The instrument needed to be ratified by 30 countries to come into force.
That benchmark was reached in February when Burkina Faso and Moldova both submitted their instruments of ratification of the Convention on Cluster Munitions at UN Headquarters in New York.
Cluster bombs are both air dropped and used by artillery guns, and the shells open before impact and scatter hundreds of shrapnel causing widespread casualties over a wide area.
Many of these munition fail to explode and lie dormant for years killing or maiming hundreds of civilians, long after the conflicts have ended.
Most of the victims of such bombs have been children in South East Asia, South Asia, the Balkans and south southern Lebanon.
From Asia only five countries -- Afghanistan, Indonesia, Japan, Laos and Philippines -- are the signatories.
But what effect the ban would have as all the major powers, including the United States and Israel, which are known to have huge stockpiles estimated at one billion bomblets, have so far rejected the treaty.
The signatories include some prominent producer nations like Britain, Germany and France, whose forces are currently involved in Afghanistan.
Welcoming the treaty coming into force, Ban said in a statement: "this new instrument is a major advance for global disarmament and humanitarian agendas, and will help us to counter the widespread insecurity and suffering caused by these terrible weapons particularly among civilians and children".

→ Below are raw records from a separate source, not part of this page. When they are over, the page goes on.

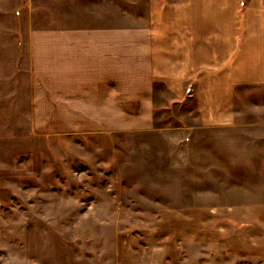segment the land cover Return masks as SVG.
Listing matches in <instances>:
<instances>
[{"label":"rangeland","instance_id":"obj_1","mask_svg":"<svg viewBox=\"0 0 264 264\" xmlns=\"http://www.w3.org/2000/svg\"><path fill=\"white\" fill-rule=\"evenodd\" d=\"M139 3L0 0V264H264V91L218 126L155 91L107 129L77 125V91H34L35 29L136 24Z\"/></svg>","mask_w":264,"mask_h":264},{"label":"crops","instance_id":"obj_2","mask_svg":"<svg viewBox=\"0 0 264 264\" xmlns=\"http://www.w3.org/2000/svg\"><path fill=\"white\" fill-rule=\"evenodd\" d=\"M139 4L136 24L35 29L27 61L34 91H77L63 106L80 104L77 125L95 129L131 128L156 104L155 91L175 108L188 96L199 125H227L233 91H264V0ZM258 237L255 255L264 256Z\"/></svg>","mask_w":264,"mask_h":264}]
</instances>
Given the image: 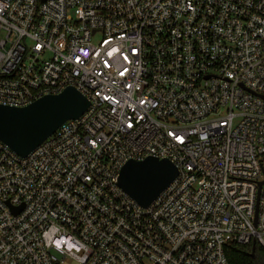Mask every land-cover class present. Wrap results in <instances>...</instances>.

Noting that the convention comes into force a little more than two years since its adoption in Dublin, Ireland, Ban said: "It highlights not only the worlds collective revulsion at these abhorrent weapons, but also the power of collaboration among governments, civil society and the United Nations to change attitudes and policies on a threat faced by all humankind."

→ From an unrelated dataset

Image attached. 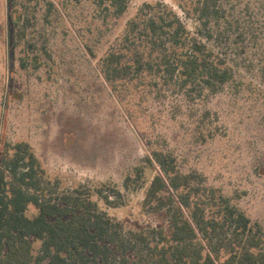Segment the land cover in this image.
<instances>
[{"label":"rangeland","instance_id":"1","mask_svg":"<svg viewBox=\"0 0 264 264\" xmlns=\"http://www.w3.org/2000/svg\"><path fill=\"white\" fill-rule=\"evenodd\" d=\"M126 1L117 16L109 0H0V151L29 143L51 193L86 187L125 230L167 234L165 212L144 204L156 175L146 159L155 150L171 153L183 173H199L264 228L260 79L246 74L238 86L194 99L179 91H112L100 59L140 8L159 0ZM163 1L192 27L173 0ZM138 168L144 177L125 188ZM36 213L31 206L28 215ZM31 241L37 256L41 241Z\"/></svg>","mask_w":264,"mask_h":264},{"label":"trees","instance_id":"2","mask_svg":"<svg viewBox=\"0 0 264 264\" xmlns=\"http://www.w3.org/2000/svg\"><path fill=\"white\" fill-rule=\"evenodd\" d=\"M109 1L117 16L126 12V0ZM173 1L192 27L163 0L145 3L100 59V73L112 91H179L194 99L238 86L246 74L258 77V90L264 91V0ZM146 161L156 175L144 204L165 212L169 234L125 230L86 187L51 193L30 144H5L0 264H264L259 223L205 185L199 173H183L171 153L155 150ZM144 172L136 169L125 188ZM97 193L114 204L102 189ZM31 206L37 210L32 217ZM31 237L41 241L37 256Z\"/></svg>","mask_w":264,"mask_h":264}]
</instances>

The convention contains obligations to stop stockpiling, destroy current stock and ban its use.
The first meeting of States parties to the convention will be held this November in Laos, which the UN chief described as a country "that has suffered tremendously from the impact of cluster munitions."
"I encourage all Member States to participate in this meeting to demonstrate their support for the Convention," Ban said.
"And I call on those States which have yet to accede to the Convention, to do so without delay."